Já passei da hora de morrer

Uma indagação me atormenta: “como seria se a gente pudesse escolher a hora de morrer? E qual o dia e o mês seriam”?

Ainda bem que não se conhece o dia. Pra mim seria um dia ainda bem distante.  Dos meus setenta e cinco anos. Meu saudoso pai partiu aos setenta e sete. Vítima de pertinaz enfermidade. Já minha querida mãe despediu-se de nós aos oitenta e três.

Ainda me lembro de quando a levei ao hospital elazinha me perguntou: “Paulinho, será que vou morrer”?

Mal sabia eu como responder a sua pergunta. Mesmo como médico, acostumado a constatar tantos óbitos. De vez em quando um paciente deixava essa vida rumo a outra. Se é que ela existe.  No caso da minha mãe se pudesse dizer: “não minha querida. Você ainda tem muito tempo de vida. Logo estaremos de volta pra casa. A nossa família a espera. Você faz muita falta”.

Mas pena… Ela nos deixou naquele dia. Sem pedir licença ou atender as minhas súplicas. Ela morreu em meus braços. Depois de tentativas vãs da equipe médica que a assistia.

Isso de passar a hora de morrer não tem dia nem hora.
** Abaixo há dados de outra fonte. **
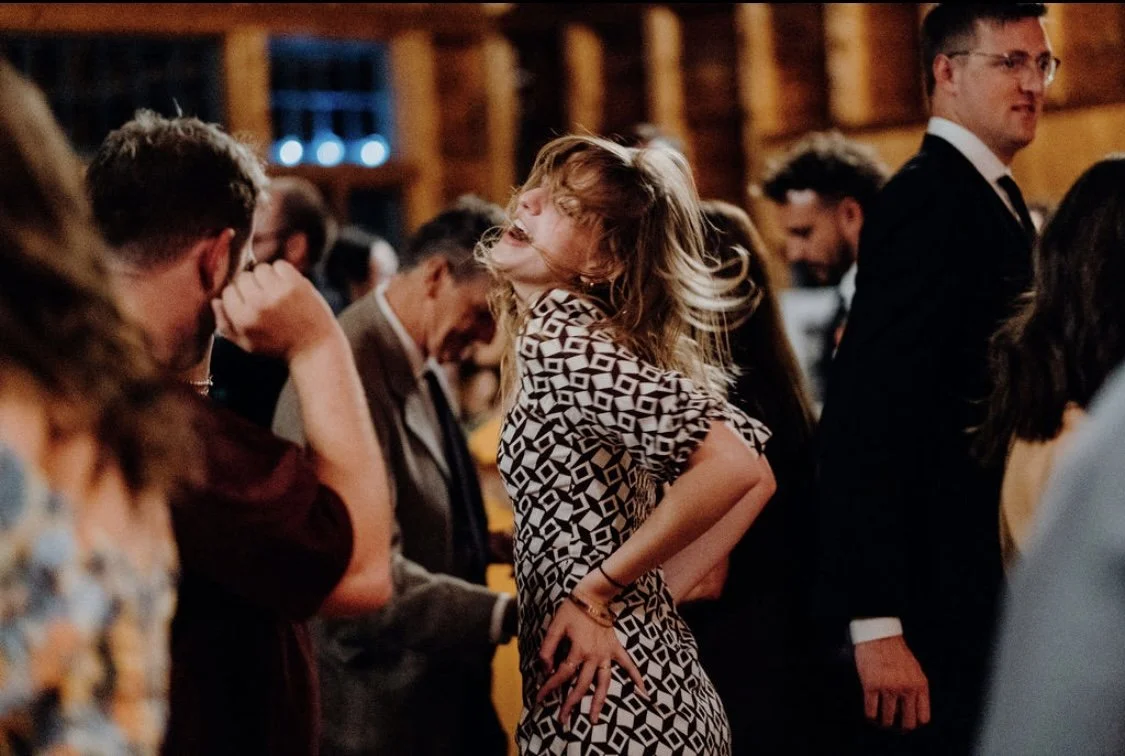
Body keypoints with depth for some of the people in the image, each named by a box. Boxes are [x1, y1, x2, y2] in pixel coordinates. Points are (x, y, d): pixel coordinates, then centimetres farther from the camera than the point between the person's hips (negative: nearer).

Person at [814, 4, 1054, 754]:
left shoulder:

Morremos numa data indeterminada. Sem mais nem menos deixamos de existir.

Tenho um amigo e compadre. Seu Benedito, pessoinha de bom convívio. Já beirando o centenário. Morador de uma localidade de nome Queixada. Zona rural pertinho de minha cidade. Que de vez em quando por aqui aparece.
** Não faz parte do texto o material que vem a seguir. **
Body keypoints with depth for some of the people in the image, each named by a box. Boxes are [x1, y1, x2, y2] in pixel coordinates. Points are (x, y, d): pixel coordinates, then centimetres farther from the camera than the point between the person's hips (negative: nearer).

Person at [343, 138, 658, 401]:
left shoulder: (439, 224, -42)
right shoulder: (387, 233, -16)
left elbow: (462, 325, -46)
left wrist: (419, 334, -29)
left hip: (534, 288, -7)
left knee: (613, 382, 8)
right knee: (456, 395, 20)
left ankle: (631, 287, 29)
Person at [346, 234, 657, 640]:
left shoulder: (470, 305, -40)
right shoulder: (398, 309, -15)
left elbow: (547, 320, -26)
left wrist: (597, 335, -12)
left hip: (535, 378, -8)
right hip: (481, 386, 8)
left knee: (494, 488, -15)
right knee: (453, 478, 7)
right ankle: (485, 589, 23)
Sempre alegre e sorridente vem a consulta sem marcar a hora.

A última vez foi num dia como esse. Céu cinzento, nuvens tapando a boca do sol.

Mal se via um palmo adiante do nariz. Cerração baixa o sol racha no mais tardar do dia.

Assim foi.

A consulta foi de rotina. Seu Benedito mais queria prosear.

De nada se queixava.

“Urino muito bem. Não molho o bico do sapato. Só que durante a noite me levanto, encho o pinico. Não dói para urinar. Ah! Também, com a idade que tenho. Já passei da hora de morrer. Qualquer doencinha tiro de letra. Espero não carecer de nenhuma operação. O que vosmecê me recomenda? Tem algum remedinho para me receitar? Se tem amostra grátis melhor ainda. Venha me visitar”.

A consulta terminou já com o sol bem alto. A cerração se dissipou. Receitei ao Seu Benedito uns remedinhos para melhorar a urina.  Depois de fazer exame naquela zona por demais evitada pelos machões.

Pensando bem, se a gente pudesse escolher a hora e o dia pra morrer. Pra mim não seria nunquinha num dia como esse. Seria sim num primeiro de abril. Dia da mentira. Ou num primeiro de maio. Pra quem não gosta de trabalhar. Seria talvez num dia de São Nunquinha. Já que nunca seria impossível, quem sabe noutro dia indeterminado.  Sem data marcada deveria ser. Agora, isso de ter passado da hora de morrer, eu nunca vou dizer.

Ainda tenho muitos anos pela frente.  Muita s datas a serem celebradas. Muitos sorrisos a serem ofertados a quem não sabe sorrir. Muitos apertos de mãos.  Incontáveis brincadeirinhas juntinho aos meus netinhos. Muitos dias ensolarados ou chuviscosos a serem desfrutados. E por que não muitos abraços e carinho a serem doados, graciosamente.

Fazendo tudo isso não vou me queixar da vida. E jamais terei passado a hora de morrer.